══ Fragmento
La vida siempre acaba por abrirse paso. Se querían. Compartían habitación en las concentraciones. Se amaban por la noche. Los sábados. Antes del partido del domingo. Una vez a la semana. La coartada perfecta. Sin riesgos. Sin errores. Una noche, una pieza de hotel y un deseo furtivo. Un refugio hermético contra la intemperie del mundo. Un amor limpio, iluminado. Condenado a una noche perpetua, clandestina. Todo esto lo supe años después. Me lo contó uno de ellos, y lo llevo conmigo como uno de esos pasaportes que los espías guardan en el doble forro de un abrigo. Se amaron desde el riesgo, el único resquicio que el fútbol te permite.
A veces simplemente uno no puede con la vida. Con el tiempo dejaron de verse. Se dejaron “ir”, construyendo instantes desaparecidos, como abismos desapacibles fluyendo en secreto por los aconteceres de la vida. Se disolvieron en silencio, bajo un desierto lleno de abandonos. De querer vivir y no saber cómo. “No pude más. Me venció el miedo, el pánico. El terror a ser descubierto, a ser odiado. Es ese odio instalado el que te paraliza”, me confesaba uno de ellos, con una voz que salía de las profundidades de un alma lastimada.
En el recuerdo a uno le cuesta imaginar la intensa fragilidad de su mundo. Un mundo dentro de otro, como matrioskas rusas. Mundos que se superponen en silencio, que no se nombran, que se desprecian, que se emboscan mutuamente. De identidades diversas, que se esconden, que se disuelven y desaparecen. Un mundo implacable, de fútbol de macho cabrío, hostil, intolerante, de un cainismo ciego, que nos habita con su violencia soterrada -y sin soterrar- emocional, física, furibunda, de moral clerical, cuartelaria, decadente.
════
→ **Acciones requeridas**:
A - Según el fragmento, ¿en qué momento de la semana se amaban?
B - Prosigue el fragmento a partir de su última oración.
══ Datos
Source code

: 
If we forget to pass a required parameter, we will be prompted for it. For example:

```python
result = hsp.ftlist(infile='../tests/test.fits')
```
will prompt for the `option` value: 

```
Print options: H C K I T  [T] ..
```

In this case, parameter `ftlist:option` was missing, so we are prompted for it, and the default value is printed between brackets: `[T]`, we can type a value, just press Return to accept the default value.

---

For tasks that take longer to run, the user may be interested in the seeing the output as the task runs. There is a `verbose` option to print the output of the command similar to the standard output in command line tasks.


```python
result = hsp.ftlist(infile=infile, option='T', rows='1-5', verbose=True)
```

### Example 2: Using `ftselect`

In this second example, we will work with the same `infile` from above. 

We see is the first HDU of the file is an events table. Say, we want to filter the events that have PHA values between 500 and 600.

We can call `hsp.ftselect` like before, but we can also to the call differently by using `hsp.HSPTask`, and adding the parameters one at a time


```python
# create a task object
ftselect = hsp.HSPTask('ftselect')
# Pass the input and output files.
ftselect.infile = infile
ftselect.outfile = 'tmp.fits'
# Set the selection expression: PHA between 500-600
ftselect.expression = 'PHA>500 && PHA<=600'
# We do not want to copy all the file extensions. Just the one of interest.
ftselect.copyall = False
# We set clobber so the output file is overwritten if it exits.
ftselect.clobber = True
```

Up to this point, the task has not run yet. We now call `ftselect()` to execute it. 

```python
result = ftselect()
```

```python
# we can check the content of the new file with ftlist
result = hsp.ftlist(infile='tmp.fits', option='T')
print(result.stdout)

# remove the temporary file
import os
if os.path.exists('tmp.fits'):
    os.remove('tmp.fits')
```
════
→ **Respuestas a las tareas**:
A - Los sábados por la noche, antes del partido del domingo.

B -
La pulsión identitaria requiere definir de alguna forma como somos, y ese “somos” alcanza profundos niveles de abstracción conceptual. Los tiempos cambian, y los interrogantes se responden. Dos investigaciones de prestigio internacional publicadas este año en “Science” y “Nature Human Behaviour”, vuelven a ratificar que no existe el “gen gay”, pero certifican que hay muchos genes que afectan a la orientación sexual. Los genetistas lo llaman “carácter poligénico”, y es una situación muy común en cualquier rasgo heredable. Nada de esto es determinista. Las variaciones genéticas marcan tendencias más o menos fuertes, no destinos inviolables. Los últimos resultados basados en genomas, y los cuestionarios asociados del Biobank británico, el Estudio Longitudinal Nacional norteamericano y la firma 23andMe, que en conjunto agrupan los datos de 836.000 personas, identificó pequeñas variaciones en muchos genes que en combinación se correlacionan con la orientación sexual. El dato clave se asienta en que algunas variantes asociadas a la homosexualidad son las mismas que se manifiestan en los heterosexuales. Hasta un 25% de heradabilidad se encadena en su desarrollo, lo que explica, en conjunto, que cierta asociación genética de la homosexualidad perdure en el tiempo.
El pasado es una inmensa niebla llena de resonancias. Pero los recuerdos siempre nos esperan. En una habitación de hotel mis dos famosos amigos futbolistas gays se bebieron la vida a borbotones. Una manera de devolverle a la vida lo que ella les había regalado. La percepción del placer y del dolor necesitan de su tiempo. “Los límites de mi comprensión son los límites de mi mundo” decía Wittgenstein. El fútbol anclado en ese laberinto inmovilista de odio y de rencor sigue a lo suyo: en el engaño de lo que somos, el olvido de lo que hemos sido, y la negación de lo que podemos ser.